## About this exercise
Copy exactly the lines of the records below, and only those lines, beginning with the line that contains "thumb cmc: (160, 252)" and ending with the line that contains "thumb tip: (254, 228)".

Human keypoint data
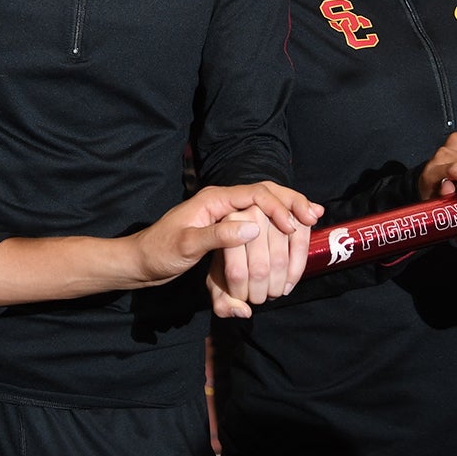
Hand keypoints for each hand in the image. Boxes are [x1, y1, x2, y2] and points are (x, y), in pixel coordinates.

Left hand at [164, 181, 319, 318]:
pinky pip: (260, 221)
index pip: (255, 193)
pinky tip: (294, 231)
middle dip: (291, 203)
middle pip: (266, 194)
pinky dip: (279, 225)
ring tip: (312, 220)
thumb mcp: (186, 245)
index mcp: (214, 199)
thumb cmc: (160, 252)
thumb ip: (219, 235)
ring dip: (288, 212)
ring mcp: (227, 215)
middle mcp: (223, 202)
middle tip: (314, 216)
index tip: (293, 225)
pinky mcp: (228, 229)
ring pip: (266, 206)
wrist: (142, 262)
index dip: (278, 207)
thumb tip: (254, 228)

...

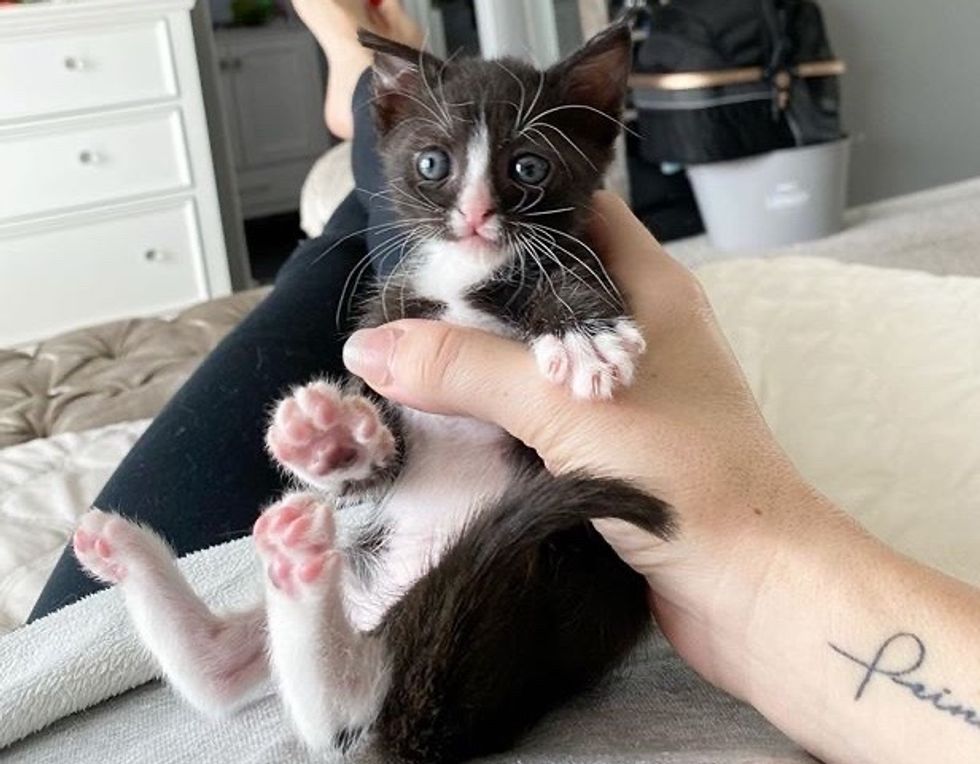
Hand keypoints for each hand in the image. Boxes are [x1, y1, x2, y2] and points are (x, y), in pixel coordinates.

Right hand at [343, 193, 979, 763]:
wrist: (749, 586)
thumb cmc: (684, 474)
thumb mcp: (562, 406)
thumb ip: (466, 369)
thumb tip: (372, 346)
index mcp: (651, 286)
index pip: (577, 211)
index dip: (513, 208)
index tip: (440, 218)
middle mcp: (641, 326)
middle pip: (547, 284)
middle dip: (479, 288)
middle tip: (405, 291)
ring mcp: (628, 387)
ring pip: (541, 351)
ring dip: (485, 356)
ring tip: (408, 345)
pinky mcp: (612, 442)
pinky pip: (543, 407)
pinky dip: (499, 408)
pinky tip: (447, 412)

## Task result
thumb cmc: (160, 252)
thumb ip: (219, 235)
ring dip: (288, 212)
ring mcp: (227, 215)
middle mcp: (223, 202)
middle tip: (314, 216)
index tip: (293, 225)
pinky mcp: (228, 229)
ring pip: (266, 206)
wrist: (142, 262)
index dip: (278, 207)
thumb tip: (254, 228)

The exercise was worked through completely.